• Work task: Pull out every line below that holds the word "code".

• Information provided:
☆ ☆ ☆

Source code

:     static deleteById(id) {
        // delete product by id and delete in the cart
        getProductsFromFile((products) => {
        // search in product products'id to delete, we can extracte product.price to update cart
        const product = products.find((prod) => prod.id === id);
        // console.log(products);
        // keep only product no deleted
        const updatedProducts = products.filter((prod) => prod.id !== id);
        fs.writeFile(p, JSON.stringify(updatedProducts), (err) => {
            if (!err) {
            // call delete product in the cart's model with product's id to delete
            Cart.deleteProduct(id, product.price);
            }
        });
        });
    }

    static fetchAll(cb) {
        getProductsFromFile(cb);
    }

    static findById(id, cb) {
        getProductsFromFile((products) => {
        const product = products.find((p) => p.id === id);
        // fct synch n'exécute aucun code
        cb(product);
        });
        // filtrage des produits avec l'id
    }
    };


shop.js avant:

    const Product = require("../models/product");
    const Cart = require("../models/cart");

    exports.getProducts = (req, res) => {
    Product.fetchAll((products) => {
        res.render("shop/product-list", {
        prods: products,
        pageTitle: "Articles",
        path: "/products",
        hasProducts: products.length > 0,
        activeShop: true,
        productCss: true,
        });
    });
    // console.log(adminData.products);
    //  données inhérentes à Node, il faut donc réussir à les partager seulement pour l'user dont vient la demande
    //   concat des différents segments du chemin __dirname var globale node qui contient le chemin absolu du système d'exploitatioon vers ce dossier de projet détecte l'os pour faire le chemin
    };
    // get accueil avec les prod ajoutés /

☆ ☆ ☆

• Output for this task:
Source code
        // fct synch n'exécute aucun code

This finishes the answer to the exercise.